### Exercise aim
Write out the entries below exactly, but only from the line containing "den service som" through the line containing "e Strafe und Schmerzensgeld", and without the pictures.

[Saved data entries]

»»

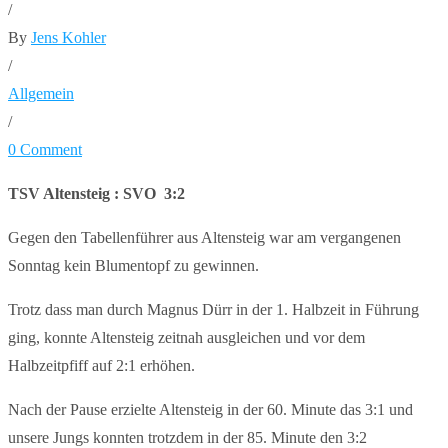
/
By
Jens Kohler
/
Allgemein
/
0 Comment
TSV Altensteig : SVO 3:2
Gegen den Tabellenführer aus Altensteig war am vergangenen
Sonntag kein Blumentopf zu gewinnen.
Trotz dass man durch Magnus Dürr in der 1. Halbzeit in Führung
ging, konnte Altensteig zeitnah ausgleichen und vor dem
Halbzeitpfiff auf 2:1 erhöhen.
Nach der Pause erzielte Altensteig in der 60. Minute das 3:1 und
unsere Jungs konnten trotzdem in der 85. Minute den 3:2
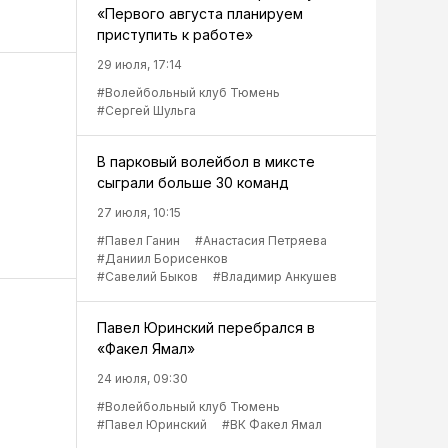
«Первого августа планируем
приступить к работе»
29 июля, 17:14
#Волейбольный клуб Тюмень
#Сергей Шульга
В парковый волейбол в миксте
сыграли больше 30 команд
27 июля, 10:15
#Павел Ганин
#Анастасия Петряева
#Даниил Борисенков
#Савелий Быков
#Владимир Анкушев
Павел Юринский перебрался в
«Факел Ямал»
24 июля, 09:30
#Волейбольный клуб Тюмень
#Павел Юринский
#ВК Факел Ямал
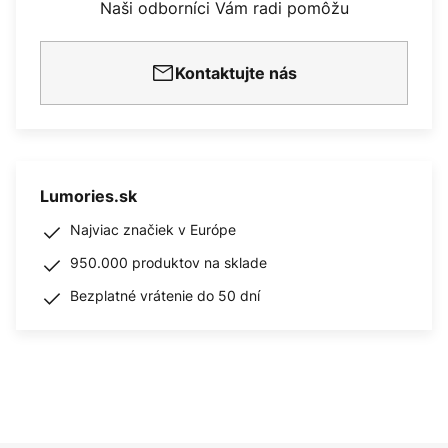
Naši odborníci Vám radi pomôžu
Kontaktujte nás
Lumories.sk
Najviac značiek v Európe
950.000 produktov na sklade
Bezplatné vrátenie do 50 dní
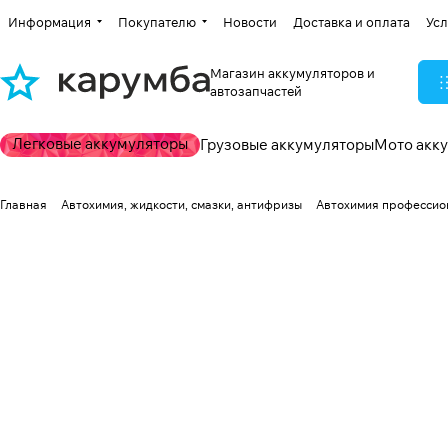
Информация
Покупателю
Новости
Доставка и оплата
Усл
Магазин аккумуляторов и
автозапчастей
Легковые аккумуляторы
Грузовые аккумуляторы
Мото акк
Главная
Автохимия, жидкости, смазки, антифризы
Автохимия профессио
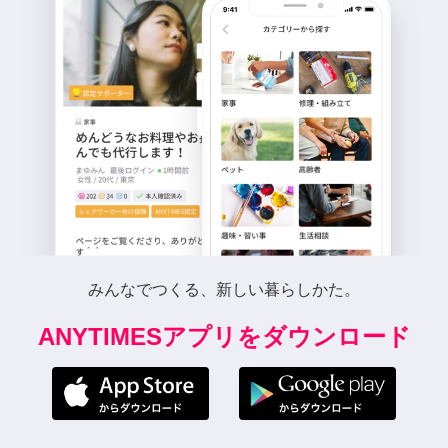
みんなでつくる、新しい暮らしかた。
ANYTIMESアプリをダウンロード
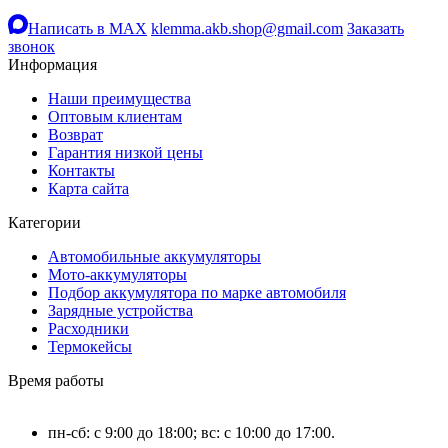
Написать в MAX
klemma.akb.shop@gmail.com
Заказать
звонок
Информация
Наши преимущества
Оптовым клиентам
Возврат
Гарантия низкой цены
Контакты
Карта сайта
Категории
Автомобильные аккумуляторы
Мото-аккумуляторы
Подбор аккумулятора по марке автомобиля
Зарядные устройства
Расходники
Термокейсы
Время работы
пн-сб: с 9:00 до 18:00; вс: с 10:00 до 17:00.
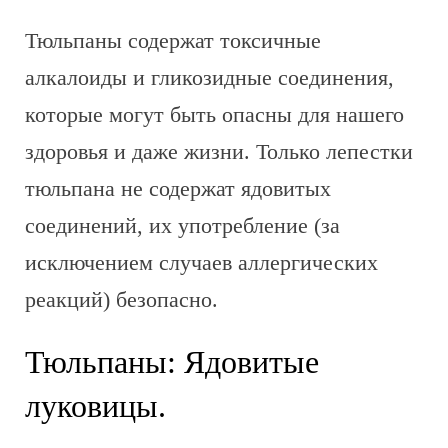
Тюльпаны содержат токсичные
алкалоиды и гликозидные соединения,
которые могут быть опасны для нашего
здоровья и даже жизни. Только лепестки
тюльпана не содержат ядовитых
соединений, их употребление (за
исключением случаев аллергических
реакций) безопасно.
Тюльпаны: Ядовитые
луковицы.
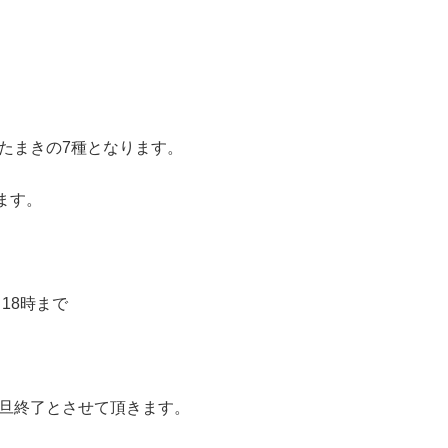
、
＆たまきの7種となります。
ます。
）18時まで
一旦終了とさせて頂きます。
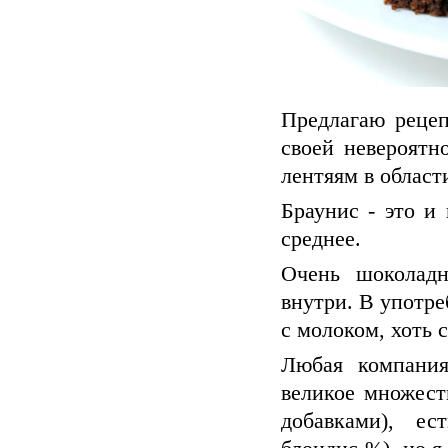
Предлагаю рецеп
своей невероятн
лентяям в област
Браунис - это и 
среднее.
Очень шоколадн
внутри. В употре
с молоком, хоть 
Любая компания
великое множест
добавками), ес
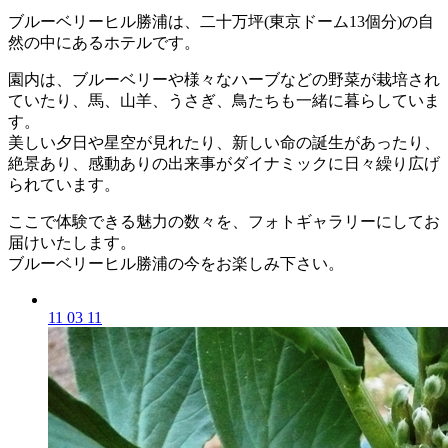
ブルーベリーヒル勝浦は、二十万坪(東京ドーム13個分)の自
然の中にあるホテルです。
園内は、ブルーベリーや様々なハーブなどの野菜が栽培され
ていたり、馬、山羊、うさぎ、鳥たちも一緒に暮らしていま
す。
美しい夕日や星空が見れたり、新しい命の誕生があったり、
絶景あり、感動ありの出来事がダイナミックに日々繰り広げ
られています。
ここで体験できる魅力の数々を、フォトギャラリーにしてお
届けいたします。
ブルーベリーヒル勝浦の今をお楽しみ下さい。
11 03 11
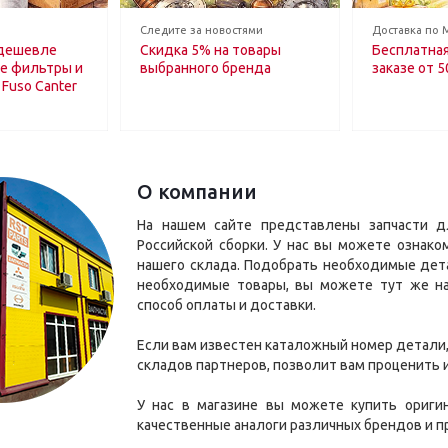
Следите за новостями
Доставка по 
дешевле
Скидка 5% на товары
Бесплатная
е фильтры и
выбранного бренда
заказе от 5
Fuso Canter
О компании
На нашем сайте представлены запчасти для
Российской сборки. У нас вы можете ознако
нашего склада. Подобрать необходимые дета
необходимые товары, вы можете тут же на
способ оплаты и доставки.
Если вам известен каталожный номер детали, 
складов партнеров, позволит вам проценить и
У нас в магазине вы можете купить ориги
качественные аналоги различных брендов и 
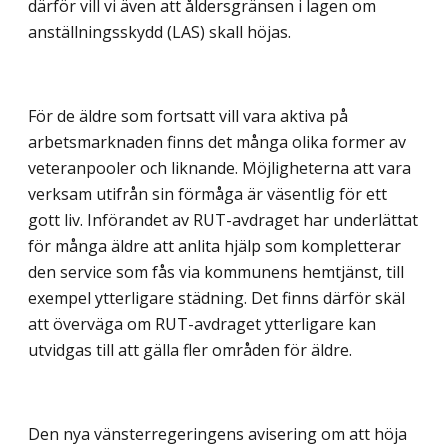
därför vill vi även att åldersgränsen i lagen om
anställningsskydd (LAS) skall höjas.
För de äldre som fortsatt vill vara aktiva på
arbetsmarknaden finns det många olika former av
veteranpooler och liknande. Möjligheterna att vara
verksam utifrån sin förmåga är väsentlig för ett
gott liv. Införandet av RUT-avdraget har underlättat
för många äldre att anlita hjälp som kompletterar
den service som fås via kommunens hemtjänst, till
exempel ytterligare städning. Det finns därför skäl
att överväga om RUT-avdraget ytterligare kan
utvidgas till att gälla fler områden för äldre.
Den nya vänsterregeringens avisering om att höja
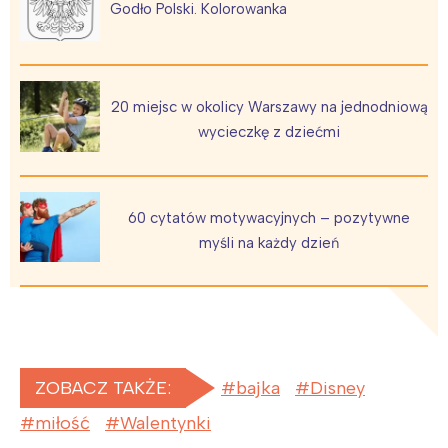
Poznań
Północ
Godło Polski. Kolorowanka
Wrocław
Wszystkie
Wybieram
20 miejsc w okolicy Warszawy na jednodniową
wycieczkę z dziećmi
60 cytatów motywacyjnych – pozytywne
myśli na każdy dzień
ZOBACZ TAKŻE:
bajka
Disney
miłość
Walentynki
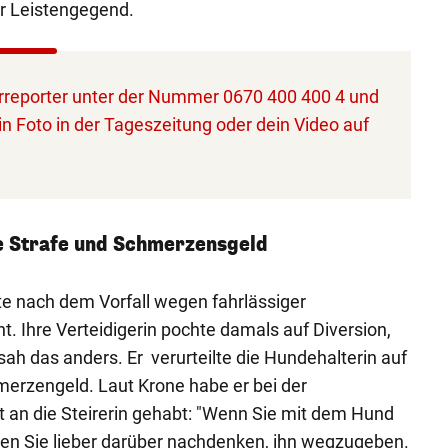
r Leistengegend.
reporter unter der Nummer 0670 400 400 4 und
in Foto in der Tageszeitung oder dein Video auf
e Strafe und Schmerzensgeld
te nach dem Vorfall wegen fahrlässiger
t. Ihre Verteidigerin pochte damals auf Diversion,
ah das anders. Er verurteilte die Hundehalterin auf
merzengeld. Laut Krone habe er bei der
 an die Steirerin gehabt: "Wenn Sie mit dem Hund
ten Sie lieber darüber nachdenken, ihn wegzugeben.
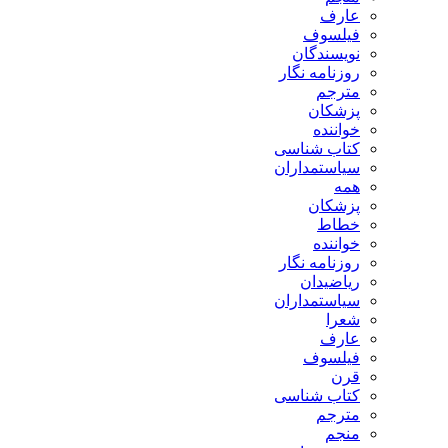
عارف
فیلسوف
نویسندگان
روزنامه نگار
مترجم
پزشکان
خواننده
کتاب شناسی
سیاستمداران
همه
پزشکان
خطاط
خواننده
روزنامه نگار
ریاضیدان
سیاستمداران
شعرا
عارف
فیلسوف
قرن
کتاب شناسی
مترجم
منجم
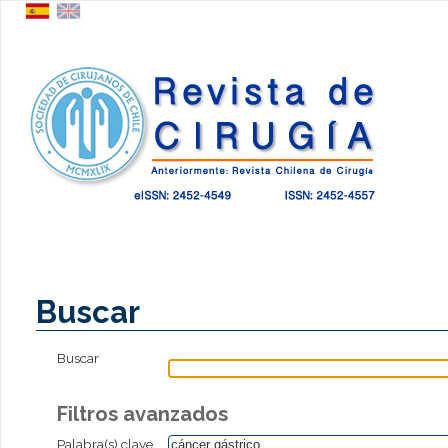
Buscar
Buscar
Filtros avanzados
Palabra(s) clave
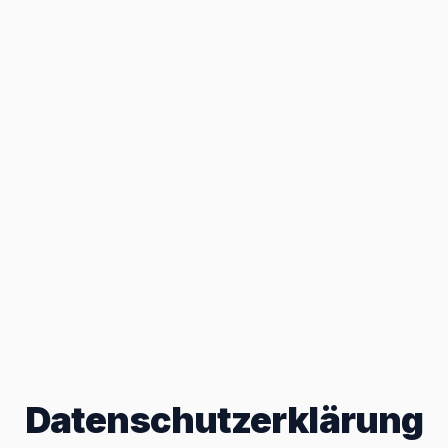
Datenschutzerklärung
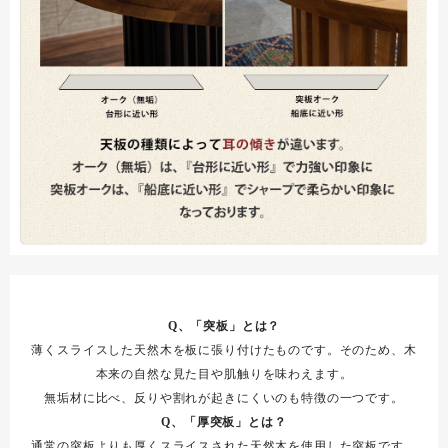
Q、「突板」とは？
薄くスライスした天然木を板に張り付けたものです。そのため、木
本来の自然な見た目や肌触りを味わえます。
無垢材に比べ、反りや割れが起きにくいのも特徴の一つです。
Q、「厚突板」とは？
通常の突板よりも厚くスライスされた天然木を使用した突板です。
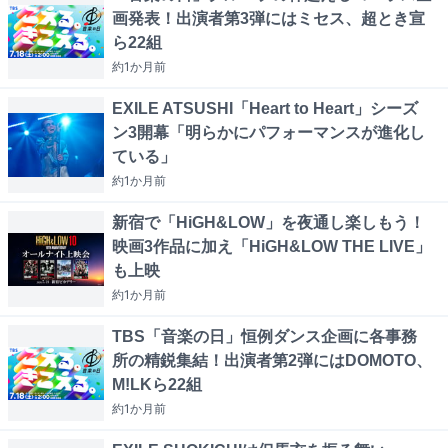
画発表！出演者第3弾にはミセス、超とき宣
ら22組
約1か月
前
EXILE ATSUSHI「Heart to Heart」シーズ
ン3開幕「明らかにパフォーマンスが進化し
ている」
約1か月
前
新宿で「HiGH&LOW」を夜通し楽しもう！
映画3作品に加え「HiGH&LOW THE LIVE」
も上映
約1か月
前
TBS「音楽の日」恒例ダンス企画に各事務
所の精鋭集結！出演者第2弾にはDOMOTO、
M!LKら22組
約1か月
前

««

### Exercise response
den service som fås via kommunens hemtjänst, till
exempel ytterligare städning. Det finns därför skäl
att överväga om RUT-avdraget ytterligare kan
utvidgas till att gälla fler områden för äldre.
Den nya vänsterregeringens avisering om att höja
Poznań
Północ
Godło Polski. Kolorowanka
Wrocław
Wszystkie
Wybieram
20 miejsc w okolicy Warszawy na jednodniową
wycieczkę z dziećmi
60 cytatów motywacyjnych – pozytywne
myśli na każdy dzień
ZOBACZ TAKŻE:
bajka
Disney
miłość
Walentynki
r Leistengegend.
reporter unter der Nummer 0670 400 400 4 und
in Foto in der Tageszeitung oder dein Video auf
e Strafe und Schmerzensgeld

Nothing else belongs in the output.